Information about age, sex, disease duration, neurological symptoms, disability, spinal MRI findings, and ALS categories according to the El Escorial criteria were collected at the time of CSF sampling. Based on the presence of a concave defect in the cervical cord caused by the impingement of the disc or osseous material on MRI regardless of defect degree and its symptoms, cervical cord compression was considered (Fig. 5). Disability associated with ALS was determined using the Revised ALS Functional Rating Scale Score (ALSFRS-R), which has a maximum of 48 points. Lower scores represent a more severe disease stage34.

Figure 5
figure 5

Cervical cord compression on MRI. (A) T1- and (B) T2-weighted sagittal images of 50-year-old man with CSM show posterolateral disk protrusion at C3/4 levels producing concave defect in cervical cord (arrow). (C) T1-weighed axial image at C3/4 level shows posterolateral disk protrusion (arrow) compressing spinal cord (arrowhead). CSM cervical spondylotic myelopathy.

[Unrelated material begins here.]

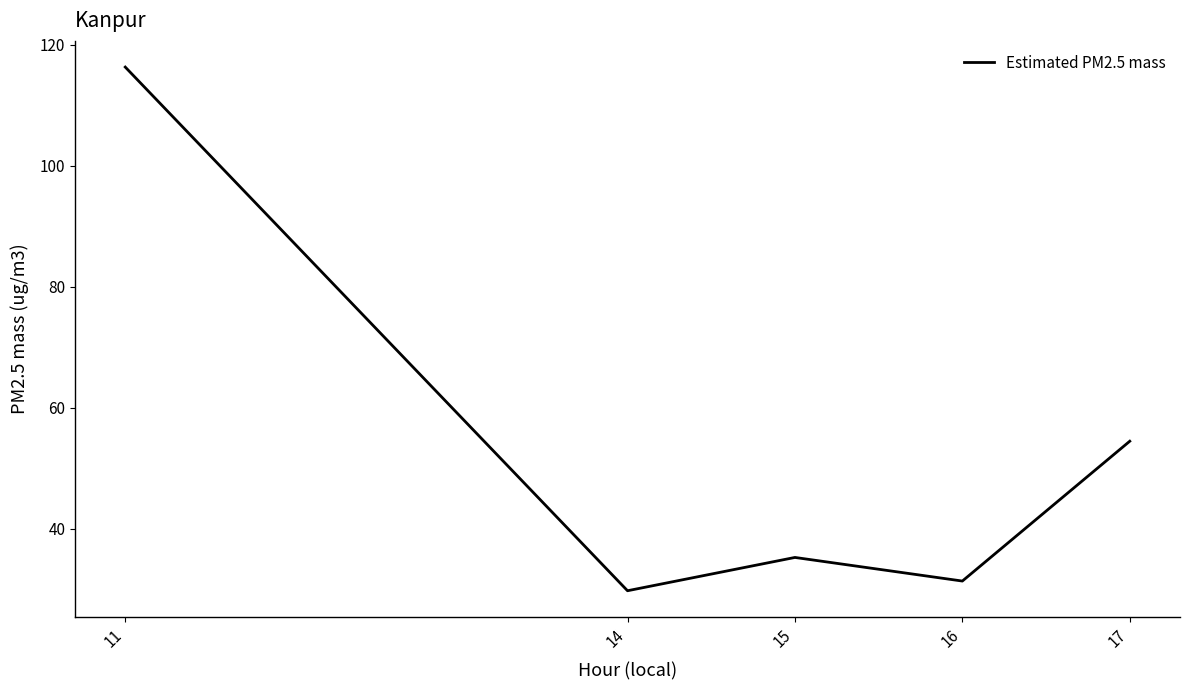

Does the chart display data point markers on the line(s)?

No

This study was conducted according to the 2013 Helsinki Declaration, and the Osaka Medical and Pharmaceutical University Ethics Committee approved the study protocol and the need for informed consent was waived because this was a retrospective study and the data were collected without individual patient identifiers (Approval number # 2020-189).

CSF NSE analysis

CSF samples were collected via lumbar puncture. Then, they were immediately brought to the laboratory for analysis. CSF NSE levels were evaluated using the electro-chemiluminescent immunoassay performed by SRL (Tokyo, Japan). The detection limit was 0.1 ng/mL.

Statistical analysis

The Mann–Whitney U test was used to assess differences in continuous variables between two groups. The Kruskal–Wallis test, followed by the Dunn’s multiple comparison test, was utilized to evaluate differences between three or four groups. Meanwhile, the chi-square test was applied to examine categorical variables. To investigate the accuracy of biomarkers in differentiating ALS from CSM, a receiver operating characteristic (ROC) curve analysis was performed by calculating the area under the ROC curve (AUC). The optimal cutoff value was chosen using the maximized Youden index. The values were expressed as mean ± standard deviation, and a P value of < 0.05 was considered statistically significant. All analyses were performed using the JMP software version 15.0 (SAS Institute Inc., Cary, NC, the USA).